BACAAN ->
▬▬▬▬▬▬

Di akhir penampilan kami, ditutup dengan tarian solo Guel dari dataran tinggi tanah suku Gayo Aceh Tengah. Tarian yang biasanya ditampilkan saat acara pernikahan Ini mengandung unsur keras dan lembut.

 

 

Berkisah tentang proses upaya menemukan dan membujuk gajah putih dari negeri Linge Gayo menuju Aceh Darussalam untuk dipersembahkan kepada Sultan Aceh. Tari Guel menggambarkan temali sejarah yang menghubungkan kerajaan Linge Gayo dan Aceh Darussalam yang begitu dekat dan bersahaja.

 

Berbagai proses persiapan untuk penampilan kami persiapkan. Tarian Ranup Lampuan menggunakan instrumen puan, mangkuk, bunga tabur, daun sirih, kapur sirih, gambir, dan pinang. Dalam prosesnya, kami kesulitan menemukan penjual pinang karena minimnya keberadaan pohon pinang yang tumbuh dan dijual di pulau Jawa, tepatnya sekitaran Semarang. Hal ini dibuktikan saat kami menanyakan ke pedagang di pasar Kedungmundu, Semarang. Mereka mengaku belum pernah melihat langsung bentuk pinang dan tidak tahu tentang khasiat serta kegunaannya.

▬▬▬▬▬▬

BUTIR TUGAS A -> Menurut bacaan tentang tari Guel, pada acara apa tarian ini biasanya ditampilkan?
Bacaan dan catatan di bawahnya diambil dari sumber yang berbeda.

▬▬▬▬▬▬

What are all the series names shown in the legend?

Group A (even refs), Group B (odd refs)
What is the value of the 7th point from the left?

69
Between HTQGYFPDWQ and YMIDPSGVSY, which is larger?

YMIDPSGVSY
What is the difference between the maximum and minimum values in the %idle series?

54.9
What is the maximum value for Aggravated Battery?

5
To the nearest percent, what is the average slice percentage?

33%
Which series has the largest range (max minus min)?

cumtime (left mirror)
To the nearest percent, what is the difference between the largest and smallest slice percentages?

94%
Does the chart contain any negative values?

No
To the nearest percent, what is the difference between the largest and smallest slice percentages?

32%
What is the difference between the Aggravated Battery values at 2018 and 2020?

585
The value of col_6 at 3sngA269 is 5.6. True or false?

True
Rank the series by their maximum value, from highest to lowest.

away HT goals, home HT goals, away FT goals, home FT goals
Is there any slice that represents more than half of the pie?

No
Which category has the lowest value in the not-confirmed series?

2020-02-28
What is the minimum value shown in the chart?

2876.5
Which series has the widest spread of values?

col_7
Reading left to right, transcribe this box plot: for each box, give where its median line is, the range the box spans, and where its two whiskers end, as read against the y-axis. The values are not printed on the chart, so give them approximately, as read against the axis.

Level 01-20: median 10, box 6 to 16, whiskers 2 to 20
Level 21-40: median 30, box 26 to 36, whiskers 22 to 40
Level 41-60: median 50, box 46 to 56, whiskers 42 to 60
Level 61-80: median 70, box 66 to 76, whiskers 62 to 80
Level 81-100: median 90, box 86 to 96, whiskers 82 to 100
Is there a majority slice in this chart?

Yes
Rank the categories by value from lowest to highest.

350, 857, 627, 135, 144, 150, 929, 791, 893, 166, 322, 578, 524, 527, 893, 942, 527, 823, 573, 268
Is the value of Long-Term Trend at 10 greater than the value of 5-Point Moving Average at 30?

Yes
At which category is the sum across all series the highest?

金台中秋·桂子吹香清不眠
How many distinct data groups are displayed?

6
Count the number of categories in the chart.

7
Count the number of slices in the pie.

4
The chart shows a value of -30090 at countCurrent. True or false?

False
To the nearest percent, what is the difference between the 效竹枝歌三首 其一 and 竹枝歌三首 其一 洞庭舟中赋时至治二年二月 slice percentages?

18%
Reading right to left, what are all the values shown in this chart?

▬▬▬▬▬▬

BUTIR TUGAS B -> Tulis ulang catatan mulai dari baris pertamanya sampai baris yang memuat "What is the maximum" (baris itu ikut disertakan). Ganti "legend" dengan "key" dan biarkan bagian lain tetap sama.

JAWABAN A -> Saat acara pernikahan.

JAWABAN B ->
What are all the series names shown in the key?

Group A (even refs), Group B (odd refs)
What is the value of the 7th point from the left?

69
Between HTQGYFPDWQ and YMIDPSGVSY, which is larger?

YMIDPSGVSY
What is the difference between the maximum and minimum values in the %idle series?

54.9
What is the maximum value for Aggravated Battery?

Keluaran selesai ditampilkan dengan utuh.